News

09-07-2017

The main preventive strategy against influenza infection remains vaccination . The vaccine does not contain live virus and provides protection against four strains of influenza and is estimated to be protective against 60-70% of the circulating strains each season. Last year 90, 861 Australians suffered from laboratory confirmed influenza, with many more cases not diagnosed.The vaccine cannot cause you to develop influenza as it contains inactivated virus only, but does stimulate the immune system to produce protective antibodies against influenza and sometimes produces mild flu-like symptoms for a day or so after the vaccine administration..

Influenza is most common during the colder months , the term 'flu' is often misused to describe a range of mild respiratory infections, but true influenza is a significant infection with potentially serious consequences for some people. The most at risk include pregnant women, children, the elderly Aboriginal people, and those with chronic illnesses. Each year influenza results in about 2500 deaths and is responsible for large numbers of hospital admissions. For 2016: 10% of influenza patients who had to go to hospital were directly admitted to the ICU, 74% of hospitalised sufferers belonged to a group most at risk of complications from influenza and recommended to have a vaccination. It was estimated that 2.3 million Australians aged 35-64 years have underlying medical conditions that put them at high risk of severe complications from influenza.

Influenza produces generalised symptoms of chills, fevers, muscle aches and pains, fatigue, headaches, sore throat and cough. There is a short incubation period of 2-3 days after exposure before developing symptoms.  Infection with the virus may also cause nausea, vomiting, abdominal pains and diarrhoea.

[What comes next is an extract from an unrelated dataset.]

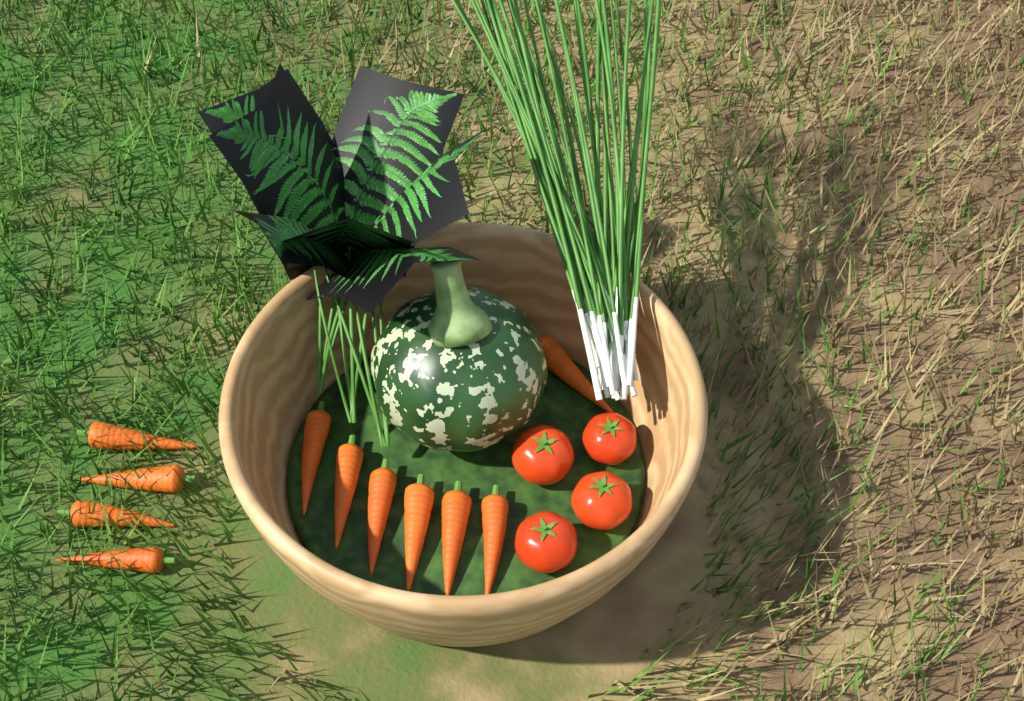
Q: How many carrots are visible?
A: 11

Diagnosis is usually made on the basis of the symptoms, but it can be useful to use Laboratory tests to rule out antibiotic treatment should a person be very unwell from the symptoms, mimicking pneumonia and other infections.

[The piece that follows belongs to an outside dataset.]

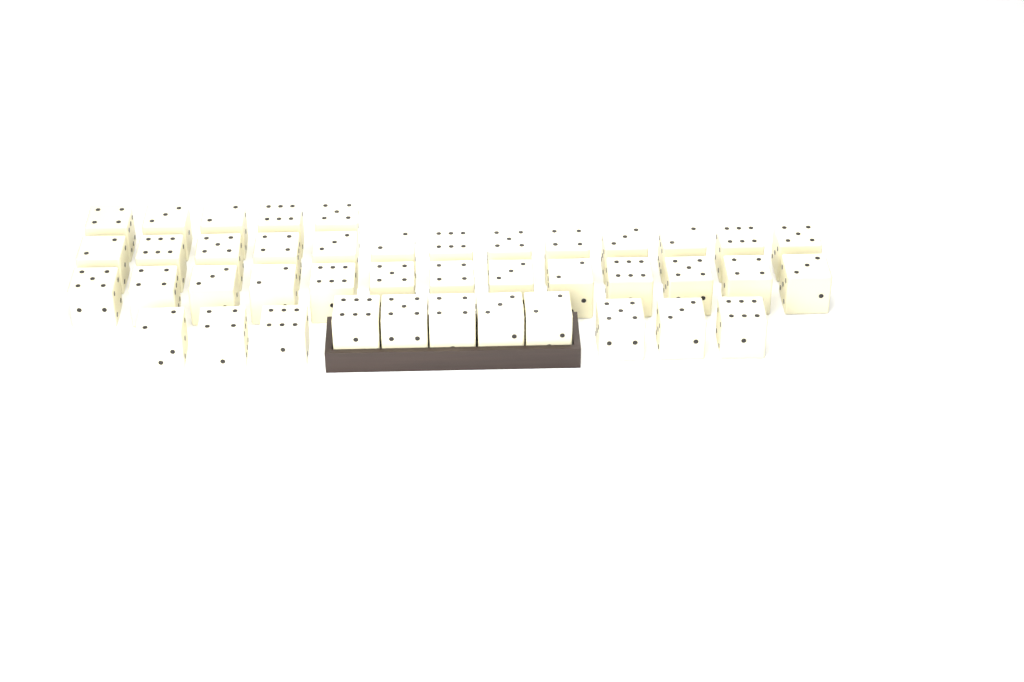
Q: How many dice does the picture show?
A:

Although the recommendation is to have the vaccine in Autumn before the flu season commences, the peak time in WA for influenza is usually August and it is not too late to have the vaccination.

see flusmart.org.au or immunisationcoalition.org.au for more information

Meningococcal disease is rare, but life-threatening. Antibiotics can treat the disease, but the diagnosis and treatment must be given early as the infection can progress rapidly. Meningococcal vaccinations are again available for both the ACYW strains and B. Three cases have been reported in the past 2-3 weeks in WA. There have been a total of 17 cases for the year, with the trend of increasing Serogroup W ( 6 cases), one Y, one C and four Type B ( also increasing in older people, where previously the main groups infected were infants and adolescents)

A vaccination program is currently available for 15-19 years olds to protect against meningococcal strains A,C,W and Y. This vaccine is also highly recommended for those travelling to high risk areas such as sub-Saharan Africa, the Middle-East and Nepal and is required by UK Universities and many Universities and for Summer Camp volunteers  in North America.

Meningococcal C vaccine is now offered free to all children when they are 1 year old.